Thursday, April 9, 2015
Ephesians 1:4-5, "Even before he made the world, God loved us and chose us in Christ to be holy and without fault in his eyes. God decided in advance to adopt us into his own family by bringing us to himself through Jesus Christ. This is what he wanted to do, and it gave him great pleasure."
I am reminded today of how we used to pick teams for games when we had a large group of people. There were two team captains and then a line of multiple people whom the captains could choose from to be on their team. The first captain would choose who he wanted and then the next, and they'd rotate back and forth until every person had been placed on a team. You knew the people who would be chosen first, but the sad part was when there were only two people left and one of them was going to end up on a team feeling as if they were there simply because there were no more people to choose from. You never wanted to be chosen last.
I never liked picking teams that way because there had to be that last person standing there who felt unwanted... unneeded... not chosen.
Deep down in each of our hearts I believe we all have a longing to be chosen. There's this belief that some of us have that if we could just be smart enough... pretty enough... rich enough... cool enough... popular enough... that somehow we'd then be worthy of being chosen by those we feel rejected by.
God's dealt with my heart so much in this area over the past few years, but I can remember so clearly the years I went through of just longing to be wanted and to measure up to some standard I thought in my mind I needed to measure up to in order to be chosen. I was so insecure about myself! I felt like no guy out there was interested in me. In my mind, I bought into the lie that if I was just skinny enough, then I'd be wanted. So, I starved myself and went through two years of anorexia in Jr. High. I'd faced rejection (that really turned out being God's protection), and because of feeling rejected, I thought surely there was something wrong with me. I felt like I wasn't enough.
Then I went to college for a semester, and that's where God began revealing to me who I am in Christ and that I have so much worth and value, not because of who I am but because of Whose I am.
Last night, I was reading in Beth Moore's Bible study "Living Beyond Yourself". I was instructed to read Ephesians 1:3-6. Verses 4-5 talk about how God chose us even before the world was made. Then God started stirring this devotional in my heart.
He CHOSE me. Not only did He choose me. I was CHOSEN even before the world began.

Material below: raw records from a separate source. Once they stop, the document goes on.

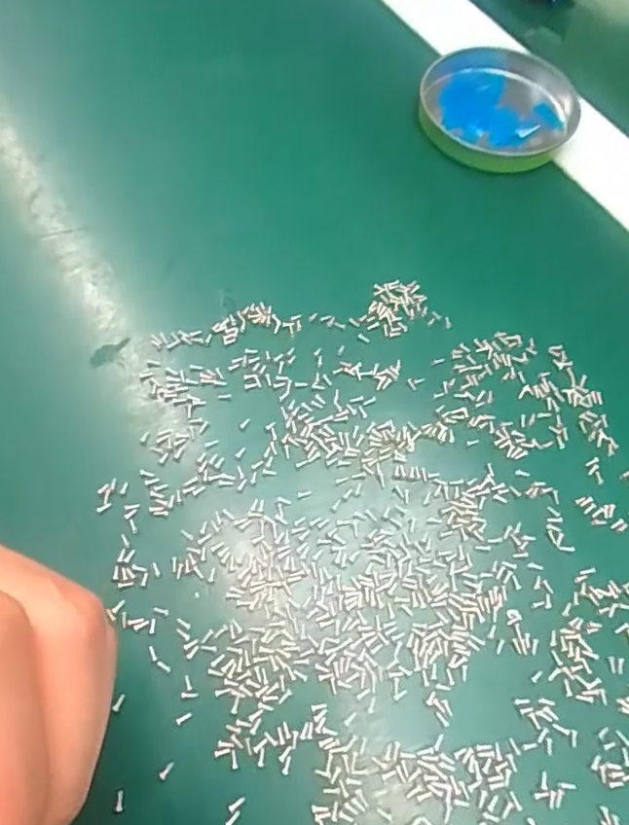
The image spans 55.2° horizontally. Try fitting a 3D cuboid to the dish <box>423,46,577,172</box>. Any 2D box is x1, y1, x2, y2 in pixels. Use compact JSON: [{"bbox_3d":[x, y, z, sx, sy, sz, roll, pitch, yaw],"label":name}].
[{"bbox_3d":[0.080,-0.132,0.259,0.066,0.012,0.055,4,64,-2],"label":"dish"}]

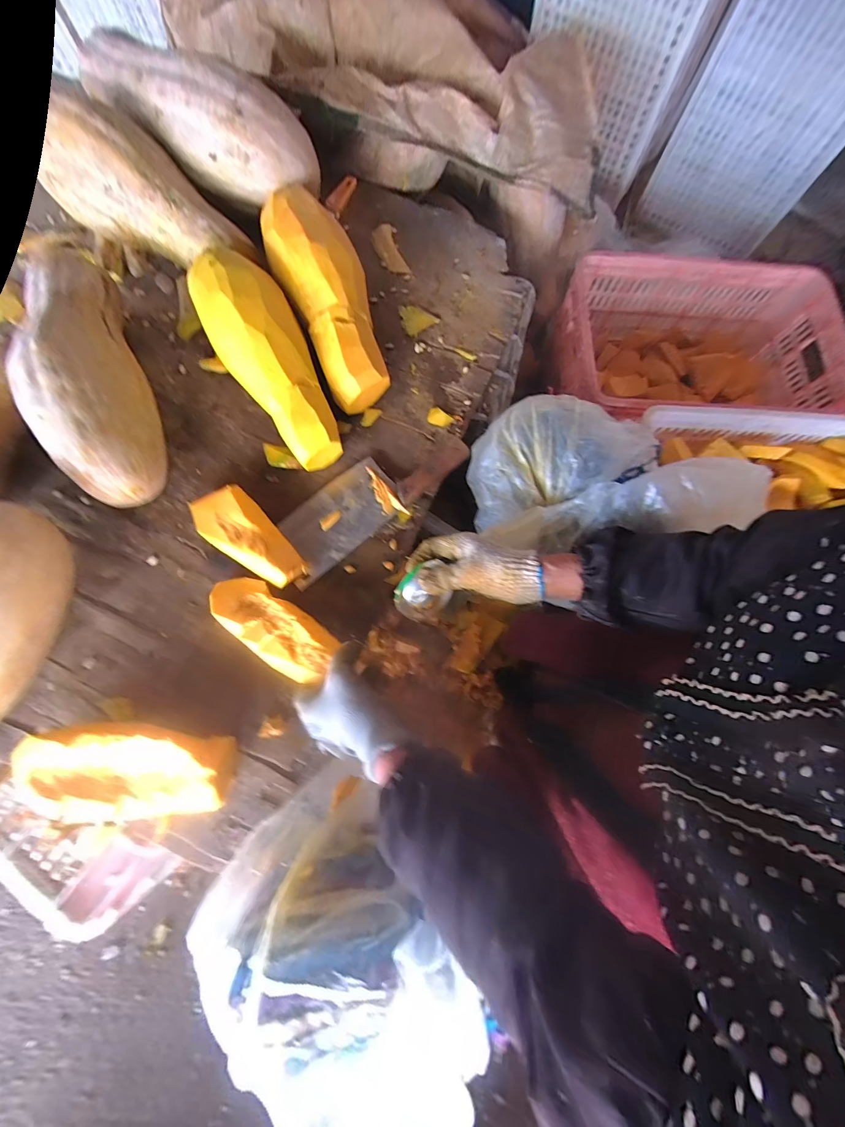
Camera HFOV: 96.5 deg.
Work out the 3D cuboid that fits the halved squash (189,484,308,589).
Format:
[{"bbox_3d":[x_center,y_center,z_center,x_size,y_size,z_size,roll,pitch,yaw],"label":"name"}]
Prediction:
[{"bbox_3d":[-0.221,-0.031,0.489,0.159,0.035,0.072,42,78,9],"label":"halved squash"}]

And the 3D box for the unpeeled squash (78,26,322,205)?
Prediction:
[{"bbox_3d":[-0.336,-0.637,0.537,0.368,0.109,0.111,30,76,6],"label":"unpeeled squash"}]

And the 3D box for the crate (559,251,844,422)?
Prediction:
[{"bbox_3d":[0.571,-0.434,0.791,0.557,0.184,0.394,-1,75,-2],"label":"crate"}]

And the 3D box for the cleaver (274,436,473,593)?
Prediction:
[{"bbox_3d":[-0.073,-0.097,0.512,0.280,0.028,0.100,-38,79,-11],"label":"cleaver"}]

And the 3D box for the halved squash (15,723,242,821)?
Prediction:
[{"bbox_3d":[-0.321,0.223,0.405,0.214,0.058,0.099,-1,75,-2],"label":"halved squash"}]

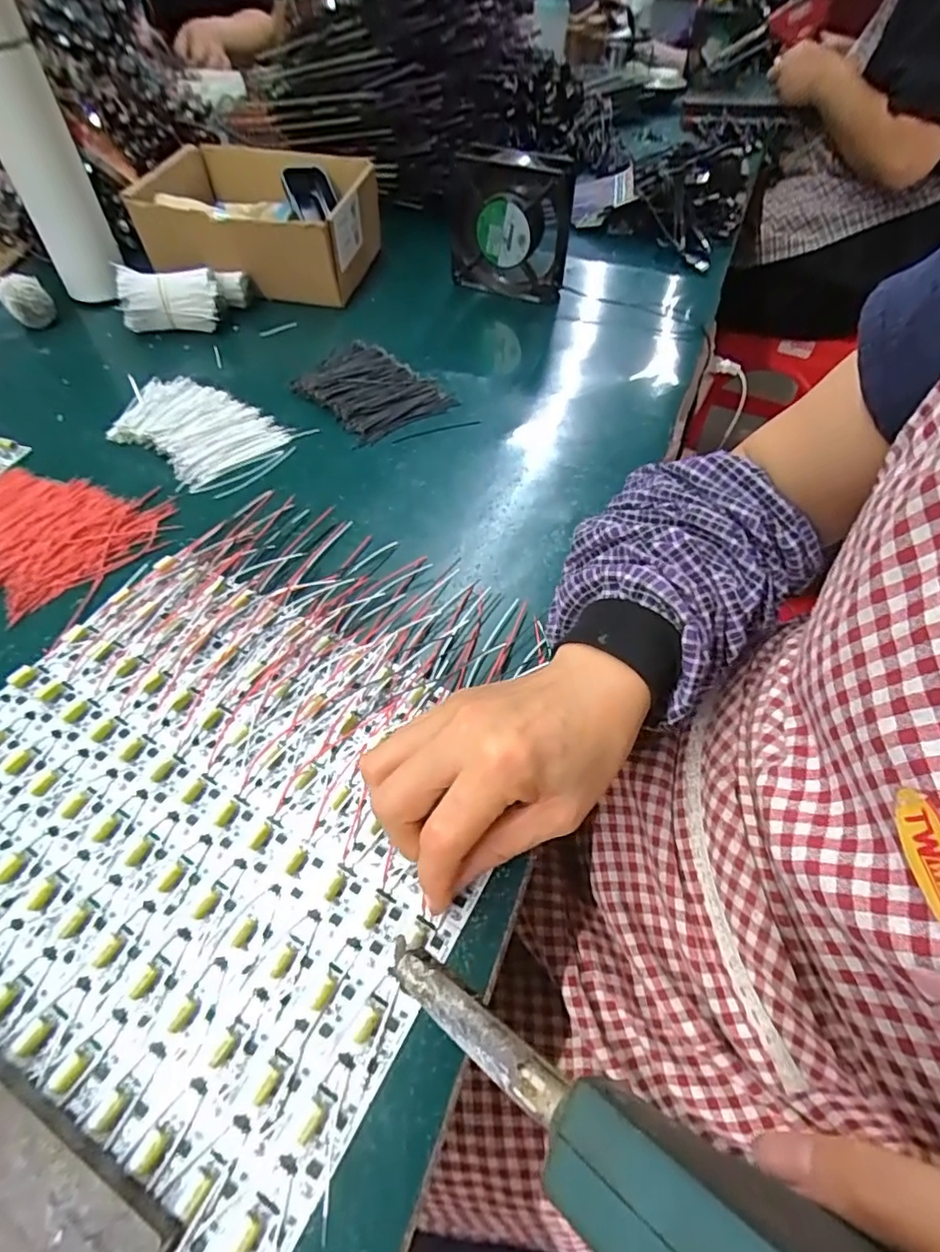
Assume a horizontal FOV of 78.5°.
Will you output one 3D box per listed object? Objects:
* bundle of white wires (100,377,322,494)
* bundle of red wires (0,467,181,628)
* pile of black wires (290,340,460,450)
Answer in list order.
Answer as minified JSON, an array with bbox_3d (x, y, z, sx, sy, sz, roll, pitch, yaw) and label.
[{"bbox_3d":[-0.238,-0.174,0.494,0.171,0.009,0.102,32,58,22],"label":"bundle of white wires"},{"bbox_3d":[-0.308,-0.078,0.416,0.156,0.008,0.124,30,57,21],"label":"bundle of red wires"},{"bbox_3d":[-0.093,-0.219,0.525,0.101,0.016,0.131,-32,59,-23],"label":"pile of black wires"}]

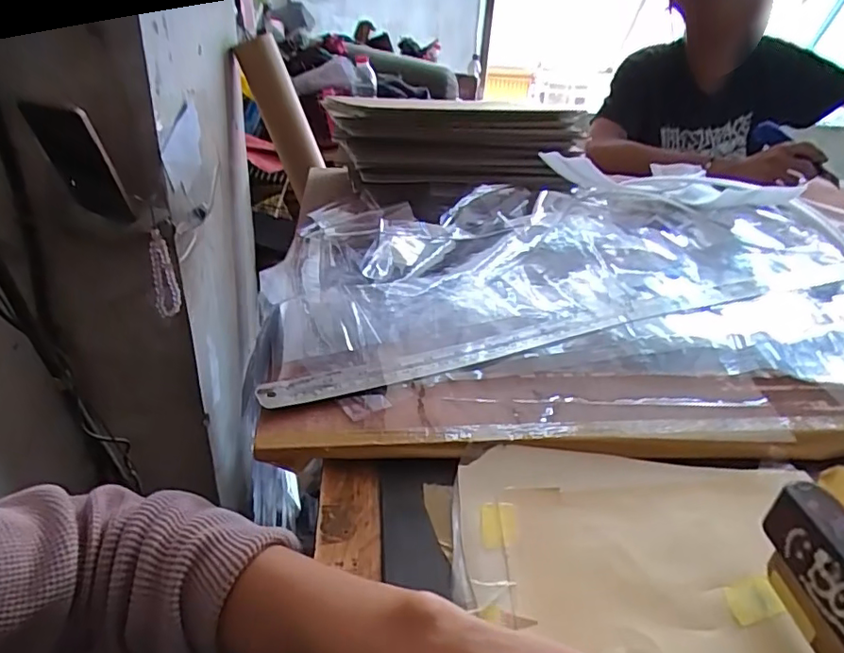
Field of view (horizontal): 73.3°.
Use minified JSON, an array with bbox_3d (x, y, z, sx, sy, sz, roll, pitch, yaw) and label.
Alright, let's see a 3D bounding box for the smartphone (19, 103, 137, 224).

Later in the Bible study, I read Deuteronomy 7:6 which says, "For you are a holy people, who belong to the Lord your God. Of all the people on earth, the Lord your God has chosen you to be his own special treasure."
Coming from a girl who grew up with massive low self-esteem from my own insecurities, these verses spoke volumes to me. The words "chosen" and "special treasure" definitely are what I long to be described as.
Something God taught me as I spent many hours alone while I was in college is that I like who He made me to be. I certainly don't like everything I do, and I don't like who I am in and of myself. However, I do like who I am IN CHRIST. Instead of being my worst enemy, I enjoy my own company now. Instead of constantly needing someone else to keep me propped up emotionally, I now have the confidence that God chose me, and therefore, I am chosen, wanted, and Someone's special treasure.
There's something I learned from my insecure years. No matter how much people accept me, if I don't learn who I am in Christ, I will never be secure. People weren't the reason I was insecure. In fact, there were many people who told me really encouraging and nice things while I was growing up, but I didn't believe them. If we look for our security in another's opinion of us, we'll go through our entire life trying to measure up. On the other hand, if we will find our security, worth, and value in what our Heavenly Father has to say about us, no matter what others say or do or think about us, we'll have our firm footing on the solid Rock of Christ.
Know today that no matter what people have accepted or rejected you in life, God chose you. You are chosen by the Creator Himself. Guess what! He even chose you before the world was made, and He knew exactly every good and bad thing you'd ever do. He still chose you.
Live as a chosen child of God.
Dear Heavenly Father,
You know the struggles I've faced in this area of simply wanting to be chosen. Due to that deep desire that I was trying to have filled by people rather than by You, the pain of rejection was excruciating. There were times I bought into the enemy's lies that if I were just pretty enough, funny enough, skinny enough, or some other enough that I'd be worthy of being chosen. Thank You for choosing me knowing full well everything I'd ever do... every success and every mistake. I pray for anyone else who's been caught in this trap of not feeling chosen that You'll begin to show them just how much of a special treasure they are to You and the worth they have in You. In Jesus' Name.